A Scalable Algorithm for Individually Fair K-means Clustering
MohammadHossein Bateni, Vincent Cohen-Addad, Alessandro Epasto, Silvio Lattanzi
TL;DR
This work tackles scalable, individually fair clustering under per-point radius constraints by introducing ConstrainedLocalSearch++, a fast local-search algorithm with seeding and anchor-zone mechanisms. It achieves a bicriteria $(O(1),6)$-approximation for the radii while attaining a constant-factor approximation on the $k$-means cost, running in $ ilde{O}(nd + nk^2)$ time. The algorithm is both theoretically grounded and empirically validated, demonstrating substantial speedups and often lower costs than previous methods on large real-world datasets. These results make individually fair clustering practical at scale and open avenues for tighter theoretical bounds and generalizations to broader objective functions.
Abstract
We present a scalable algorithm for the individually fair ($p$, $k$)-clustering problem introduced by Jung et al. and Mahabadi et al.
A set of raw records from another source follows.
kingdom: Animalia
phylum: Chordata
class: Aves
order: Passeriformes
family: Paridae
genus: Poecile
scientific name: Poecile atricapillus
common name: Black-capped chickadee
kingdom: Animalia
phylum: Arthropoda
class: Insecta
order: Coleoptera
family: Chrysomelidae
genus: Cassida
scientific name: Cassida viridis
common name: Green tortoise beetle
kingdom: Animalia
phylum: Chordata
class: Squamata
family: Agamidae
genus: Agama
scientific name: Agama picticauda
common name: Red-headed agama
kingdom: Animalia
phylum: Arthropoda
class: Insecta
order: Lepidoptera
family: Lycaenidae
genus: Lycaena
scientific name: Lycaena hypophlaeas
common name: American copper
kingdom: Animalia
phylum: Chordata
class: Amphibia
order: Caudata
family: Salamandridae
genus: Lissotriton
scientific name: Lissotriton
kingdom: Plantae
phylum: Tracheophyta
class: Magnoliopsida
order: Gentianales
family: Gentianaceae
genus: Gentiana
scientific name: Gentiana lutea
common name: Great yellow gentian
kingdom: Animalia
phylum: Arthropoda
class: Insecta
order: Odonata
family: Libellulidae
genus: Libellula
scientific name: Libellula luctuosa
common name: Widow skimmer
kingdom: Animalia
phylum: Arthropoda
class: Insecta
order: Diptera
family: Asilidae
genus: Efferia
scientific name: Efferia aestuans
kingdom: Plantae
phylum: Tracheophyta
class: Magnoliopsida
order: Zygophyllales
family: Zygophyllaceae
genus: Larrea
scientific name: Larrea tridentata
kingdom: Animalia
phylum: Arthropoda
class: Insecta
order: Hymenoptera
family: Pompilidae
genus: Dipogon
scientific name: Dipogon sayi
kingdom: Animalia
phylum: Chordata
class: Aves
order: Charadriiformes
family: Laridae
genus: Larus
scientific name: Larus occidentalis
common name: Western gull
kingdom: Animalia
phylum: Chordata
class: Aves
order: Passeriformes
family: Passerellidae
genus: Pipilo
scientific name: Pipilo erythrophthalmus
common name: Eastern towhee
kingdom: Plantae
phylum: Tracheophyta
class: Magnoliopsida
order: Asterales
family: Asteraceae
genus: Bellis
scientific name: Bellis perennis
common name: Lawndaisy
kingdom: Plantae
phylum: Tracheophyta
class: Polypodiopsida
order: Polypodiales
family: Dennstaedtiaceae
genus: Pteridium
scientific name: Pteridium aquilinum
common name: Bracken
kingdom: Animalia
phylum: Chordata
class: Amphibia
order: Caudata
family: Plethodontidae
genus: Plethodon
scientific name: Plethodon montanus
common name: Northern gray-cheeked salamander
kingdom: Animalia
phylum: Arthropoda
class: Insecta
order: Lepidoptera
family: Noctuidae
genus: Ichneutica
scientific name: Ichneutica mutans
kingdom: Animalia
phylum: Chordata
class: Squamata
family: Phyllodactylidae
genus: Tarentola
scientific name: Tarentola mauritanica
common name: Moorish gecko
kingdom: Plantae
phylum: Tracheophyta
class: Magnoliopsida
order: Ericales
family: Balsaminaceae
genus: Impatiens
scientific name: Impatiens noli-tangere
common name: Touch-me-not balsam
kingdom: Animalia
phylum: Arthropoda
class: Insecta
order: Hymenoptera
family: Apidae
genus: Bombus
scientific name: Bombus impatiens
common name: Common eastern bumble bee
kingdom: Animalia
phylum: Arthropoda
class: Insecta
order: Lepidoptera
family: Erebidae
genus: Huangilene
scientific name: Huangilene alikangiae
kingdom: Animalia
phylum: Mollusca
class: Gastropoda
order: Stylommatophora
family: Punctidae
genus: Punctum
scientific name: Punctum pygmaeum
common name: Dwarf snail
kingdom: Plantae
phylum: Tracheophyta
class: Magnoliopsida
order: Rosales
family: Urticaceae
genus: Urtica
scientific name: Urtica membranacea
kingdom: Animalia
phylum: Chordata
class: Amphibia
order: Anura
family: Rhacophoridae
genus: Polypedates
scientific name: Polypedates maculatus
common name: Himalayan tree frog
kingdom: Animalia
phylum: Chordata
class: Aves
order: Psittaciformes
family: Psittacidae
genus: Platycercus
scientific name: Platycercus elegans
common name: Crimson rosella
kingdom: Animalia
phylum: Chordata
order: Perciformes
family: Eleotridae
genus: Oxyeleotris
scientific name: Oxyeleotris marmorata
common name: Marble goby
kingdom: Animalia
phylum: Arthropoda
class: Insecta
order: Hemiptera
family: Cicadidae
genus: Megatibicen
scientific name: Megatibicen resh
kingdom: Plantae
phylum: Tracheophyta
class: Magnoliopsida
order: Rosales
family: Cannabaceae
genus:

Given $n$ points $P$ in a metric space, let $δ(x)$ for $x\in P$ be the radius of the smallest ball around $x$ containing at least $n / k$ points. A clustering is then called individually fair if it has centers within distance $δ(x)$ of $x$ for each $x\in P$. While good approximation algorithms are known for this problem no efficient practical algorithms with good theoretical guarantees have been presented. We design the first fast local-search algorithm that runs in ~$O(nk^2)$ time and obtains a bicriteria $(O(1), 6)$ approximation. Then we show empirically that not only is our algorithm much faster than prior work, but it also produces lower-cost solutions.